Dr. Hess wrote: You're comparing no fund and no emergency with 3K fund and an emergency. You're missing a couple of options. No fund with 3K emergency and 3K fund with no emergency. Then there's cost of not having a fund. The math/probability starts to get tricky in the analysis, but you are always better off having the 3K fund, even if you just drained it. The cards you cut up, never allowing yourself to fall into that trap again.
Pretty sure I covered all four basic options. Both fund and no fund were meant to be addressed in each scenario, but it was somewhat implicit.
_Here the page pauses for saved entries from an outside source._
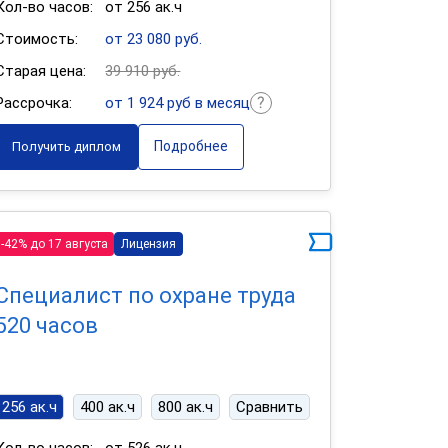
Кол-во часов:
от 256 ак.ч
Стоимость:
от 23 080 руб.
Старая цена:
39 910 руб.
Рассрочка:
от 1 924 руб в месяц
Подробнее
Получить диплом
-42% до 17 августа
Лицензия
Специалист по охране труда
520 часов
256 ак.ч
400 ак.ч
800 ак.ч
Сравнить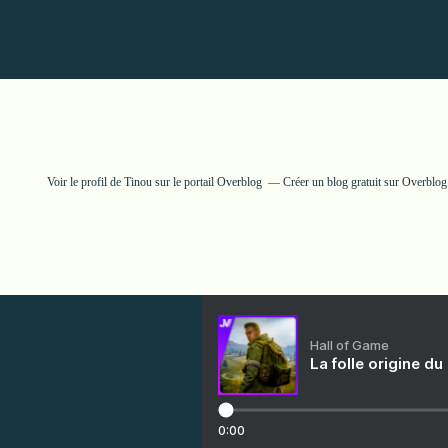
Voir le profil de
Tinou
sur le portail Overblog
Créer un blog gratuit sur Overblog
Hall of Game
La folle origine du
0:00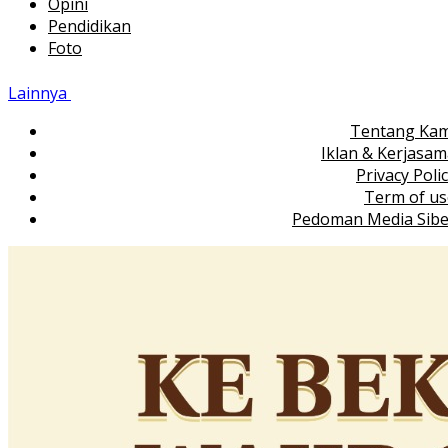
Opini
Pendidikan
Foto
Lainnya
Tentang Kam
Iklan & Kerjasa
Privacy Poli
Term of us
Pedoman Media Sibe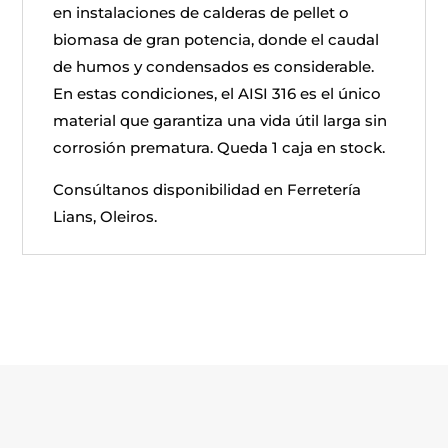
en instalaciones de calderas de pellet o
biomasa de gran potencia, donde el caudal
de humos y condensados es considerable.
En estas condiciones, el AISI 316 es el único
material que garantiza una vida útil larga sin
corrosión prematura. Queda 1 caja en stock.
Consúltanos disponibilidad en Ferretería
Lians, Oleiros.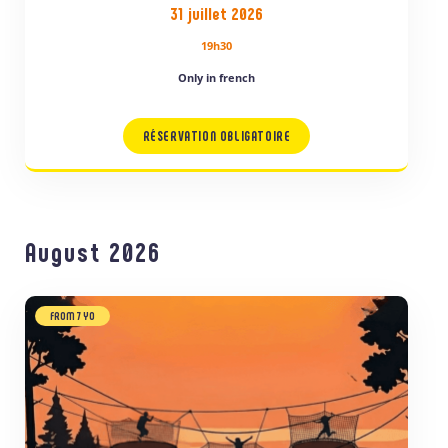
31 juillet 2026
19h30
Only in french
RÉSERVATION OBLIGATOIRE
August 2026
FROM 7 YO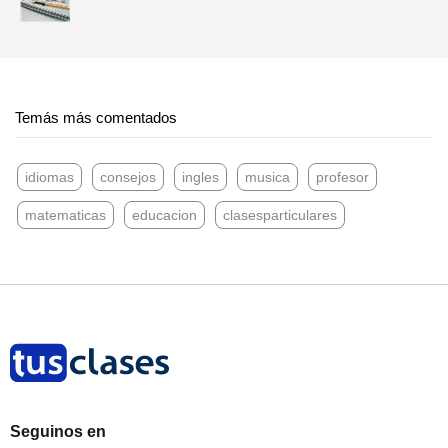
Temás más comentados
idiomas
consejos
ingles
musica
profesor
matematicas
educacion
clasesparticulares
Seguinos en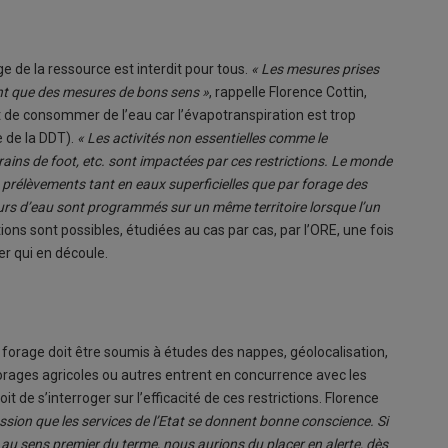
ge de la ressource est interdit pour tous.
« Les mesures prises
ont que des mesures de bons sens »
, rappelle Florence Cottin,
it de consommer de l’eau car l’évapotranspiration est trop
e de la DDT).
« Les activités non essentielles comme le
rrains de foot, etc. sont impactées par ces restrictions. Le monde
 prélèvements tant en eaux superficielles que par forage des
urs d’eau sont programmés sur un même territoire lorsque l’un
ons sont possibles, étudiées au cas par cas, par l’ORE, une fois
ier qui en découle.
 forage doit être soumis à études des nappes, géolocalisation,
orages agricoles ou autres entrent en concurrence avec les
t de s’interroger sur l’efficacité de ces restrictions. Florence
ssion que les services de l’Etat se donnent bonne conscience. Si
s au sens premier du terme, nous aurions du placer en alerte, dès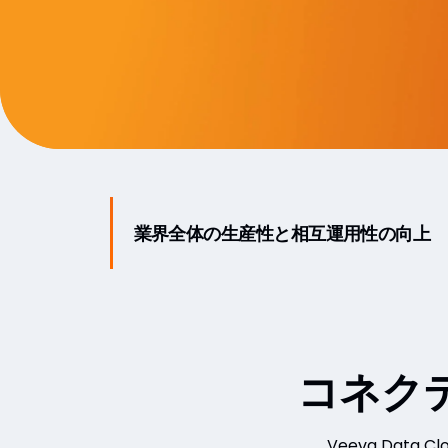
業界全体の生産性と相互運用性の向上
コネク
Veeva Da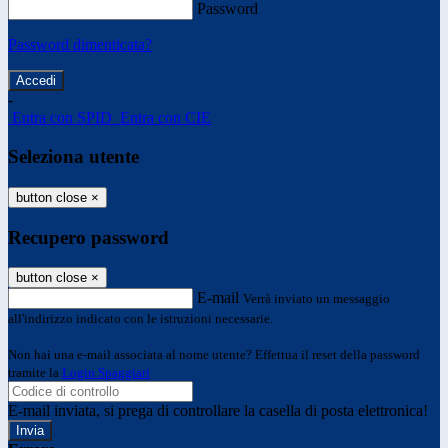
Password
Password dimenticata?
-
Entra con SPID
Entra con CIE
Seleziona utente
button close
×
Recupero password
button close
×
E-mail
Verrà inviato un messaggio
all'indirizzo indicato con le istruzioni necessarie.
Non hai una e-mail associata al nome utente? Effettua il reset della password
tramite la
Login Spaggiari
E-mail inviata, si prega di controllare la casella di posta elettronica!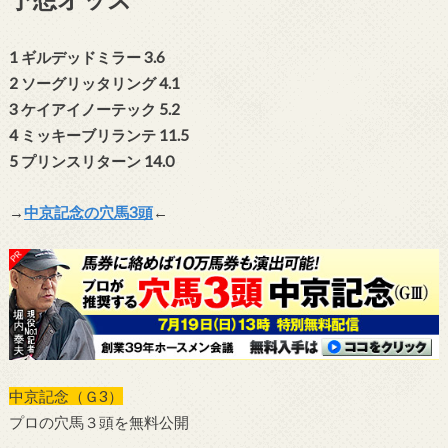
1 ギルデッドミラー 3.6
2 ソーグリッタリング 4.1
3 ケイアイノーテック 5.2
4 ミッキーブリランテ 11.5
5 プリンスリターン 14.0
→
中京記念の穴馬3頭
←
中京記念（Ｇ3）
プロの穴馬３頭を無料公開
Let's try it again, more explicitly in case I missed something. Feel free to demonstrate my idiocy. I'm good at being dense sometimes.
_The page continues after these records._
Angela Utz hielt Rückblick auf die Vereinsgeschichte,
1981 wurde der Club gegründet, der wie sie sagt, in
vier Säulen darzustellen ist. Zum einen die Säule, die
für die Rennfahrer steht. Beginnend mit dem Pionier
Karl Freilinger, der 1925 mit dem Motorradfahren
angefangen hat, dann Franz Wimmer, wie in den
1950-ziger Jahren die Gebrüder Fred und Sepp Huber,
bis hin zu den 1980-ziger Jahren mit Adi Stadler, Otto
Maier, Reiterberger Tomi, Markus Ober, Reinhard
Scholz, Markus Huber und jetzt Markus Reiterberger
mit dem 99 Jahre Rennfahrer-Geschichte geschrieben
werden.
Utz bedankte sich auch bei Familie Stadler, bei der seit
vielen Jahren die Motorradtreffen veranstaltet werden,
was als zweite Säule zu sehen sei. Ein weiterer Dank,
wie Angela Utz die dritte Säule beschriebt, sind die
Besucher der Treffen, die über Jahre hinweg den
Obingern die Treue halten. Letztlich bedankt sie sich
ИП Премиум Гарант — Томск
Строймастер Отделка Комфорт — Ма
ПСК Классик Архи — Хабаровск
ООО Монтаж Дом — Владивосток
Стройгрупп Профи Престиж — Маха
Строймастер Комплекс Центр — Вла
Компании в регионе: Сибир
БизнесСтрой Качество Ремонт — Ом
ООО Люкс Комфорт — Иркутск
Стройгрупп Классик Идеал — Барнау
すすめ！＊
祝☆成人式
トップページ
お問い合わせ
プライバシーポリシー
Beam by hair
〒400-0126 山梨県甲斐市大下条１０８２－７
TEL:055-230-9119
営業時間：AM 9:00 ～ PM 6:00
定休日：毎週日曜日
Case 1: No fund/No emergency. This one's easy. It gets you out of debt the fastest, and since nothing went wrong, the lack of a fund doesn't hurt.
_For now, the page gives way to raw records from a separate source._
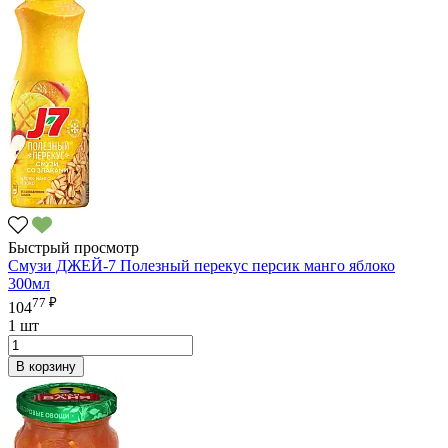
Быстрый просмотр
Смузи ДЖЕЙ-7 Полезный перекус персик манго яблоко
300мл
77 ₽
104
1 шт
В корзину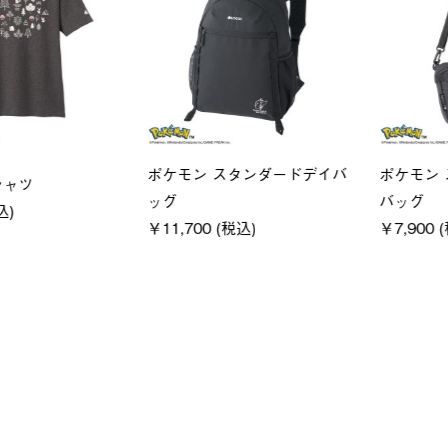
ユニセックス
LOGOS
フーディ
LOGOS by LIPNER リゲイン
SACK
税込)
テック ボディリカバリーショ
￥21,78
ーツ #35504
￥5,940 (税込)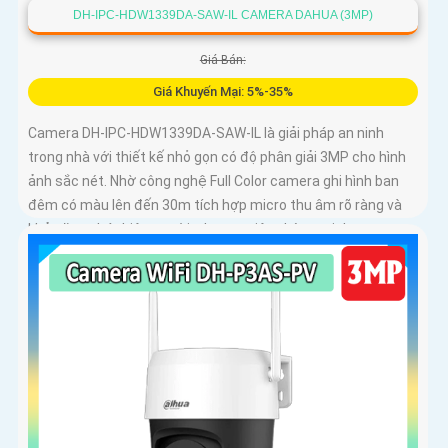
DH-IPC-HDW1339DA-SAW-IL CAMERA DAHUA (3MP)
Giá Bán:
Giá Khuyến Mại: 5%-35%
Camera DH-IPC-HDW1339DA-SAW-IL là giải pháp an ninh
trong nhà với thiết kế nhỏ gọn có độ phân giải 3MP cho hình
ảnh sắc nét. Nhờ công nghệ Full Color camera ghi hình ban
đêm có màu lên đến 30m tích hợp micro thu âm rõ ràng và
khả năng phát hiện người, phương tiện thông minh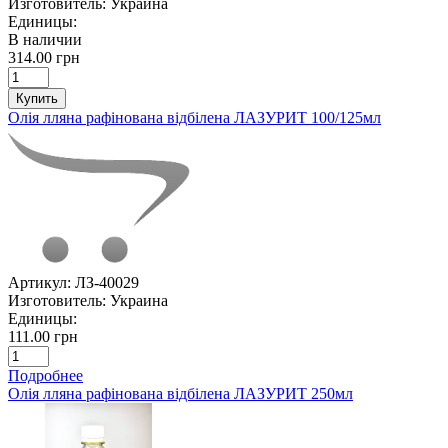
Изготовитель:
Украина
Единицы:
В наличии
314.00 грн
Купить
Олія лляна рафінована відбілена ЛАЗУРИТ 100/125мл
Артикул:
ЛЗ-40029
Изготовитель:
Украина
Единицы:
111.00 грн
Подробнее
Олія лляна рафінована відбілена ЛАЗУРИТ 250мл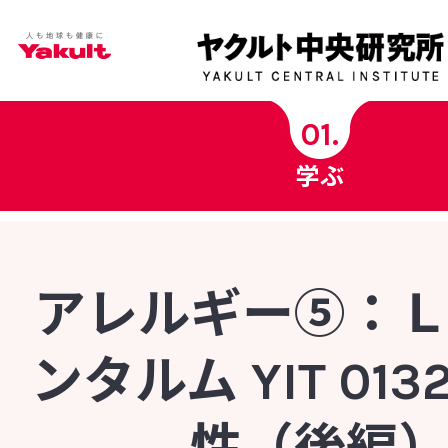
学ぶ
01.
学ぶ
ヤクルト中央研究所科学チャンネル
ヤクルト健康コラム
アレルギー⑤：
健康用語の基礎知識
ンタルム YIT 01
菌の図鑑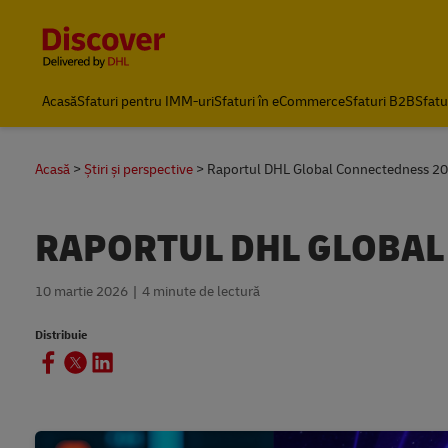
Content and Navigation
Acasă
Sfaturi pentru IMM-uri
Sfaturi în eCommerce
Sfaturi B2B
Sfatu
Acasă
Știri și perspective
Raportul DHL Global Connectedness 2
RAPORTUL DHL GLOBAL
10 martie 2026
4 minute de lectură
Distribuie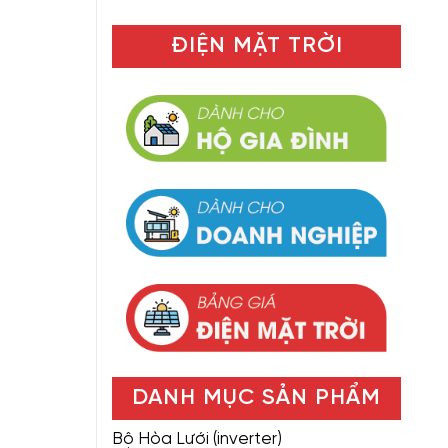
ĐIỆN MẶT TRỜI
DANH MỤC SẢN PHẨM
Bộ Hòa Lưới (inverter)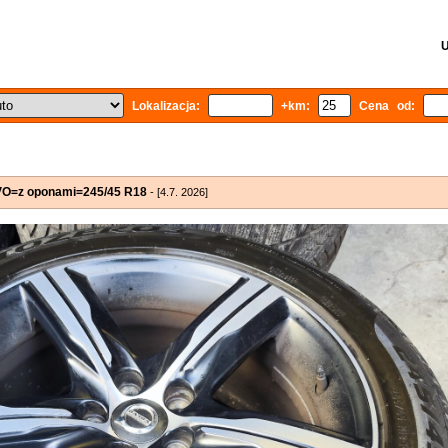
U
Lokalizacja:
+km:
Cena od:
LVO=z oponami=245/45 R18
- [4.7. 2026]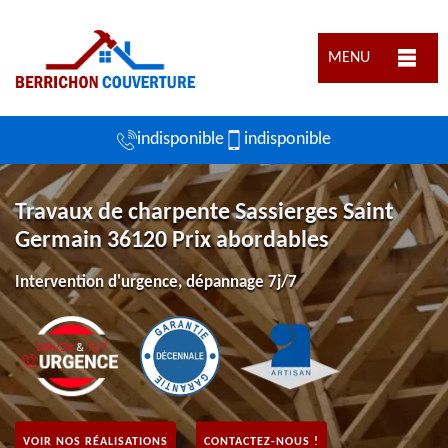
MENU
indisponible
indisponible
Travaux de charpente Sassierges Saint
Germain 36120 Prix abordables
Intervention d'urgence, dépannage 7j/7
VOIR NOS RÉALISATIONS
CONTACTEZ-NOUS !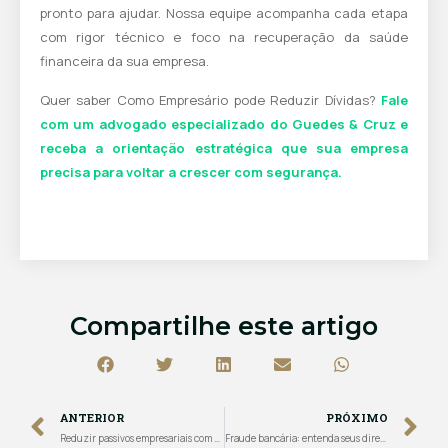
pronto para ajudar. Nossa equipe acompanha cada etapa
com rigor técnico e foco na recuperação da saúde
financeira da sua empresa.
Quer saber Como Empresário pode Reduzir Dívidas?
Fale
com um advogado especializado do Guedes & Cruz e
receba a orientação estratégica que sua empresa
precisa para voltar a crescer com segurança.
Compartilhe este artigo
ANTERIOR
PRÓXIMO
Reduzir passivos empresariais com bancos: como identificar abusos e cortar dívidas ilegais
Fraude bancária: entenda seus direitos e como agir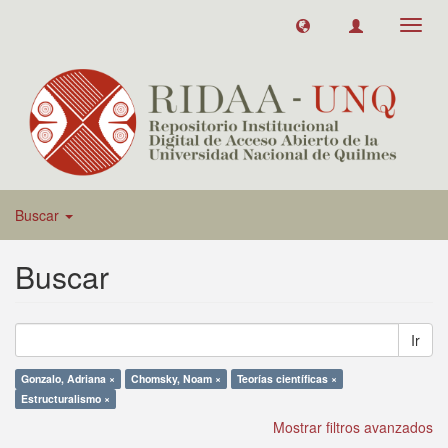
Toggl
navig
Buscar
Buscar
Ir
Gonzalo, Adriana ×
Chomsky, Noam ×
Teorías científicas ×
Estructuralismo ×
Mostrar filtros avanzados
Case 2: 3k fund/no emergency: Still not too bad, because you didn't have an emergency. But you paid extra interest on the $3k you didn't use to pay off the CC.
Result for 1&2: No fund comes out ahead.
Case 3: $3k Fund with $3k emergency: This is the type of thing you have the fund for. Fund pays off the emergency, and you keep on going. However, you've still been paying interest on that $3k you used to make the fund between when you started and when the emergency occurs.
Case 4: No fund with $3k emergency You get stuck putting $#k back on the card. A depressing occurrence to say the least. However, it's the same $3k that you would have left on the car earlier to build up the fund, so your total balance on the card is in the same ballpark as in Case 3. In fact, since you've not been paying interest on that $3k in the meantime, your balance is still somewhat better than in case 3.
Results for 3&4. No fund still comes out ahead.
Keep the card for just long enough to build up a fund after thee CC has been paid off. Then cut it up.
This is predicated on a realistic grasp of what does or doesn't constitute an emergency. If you don't have that, the fund makes it harder to fall back into bad habits.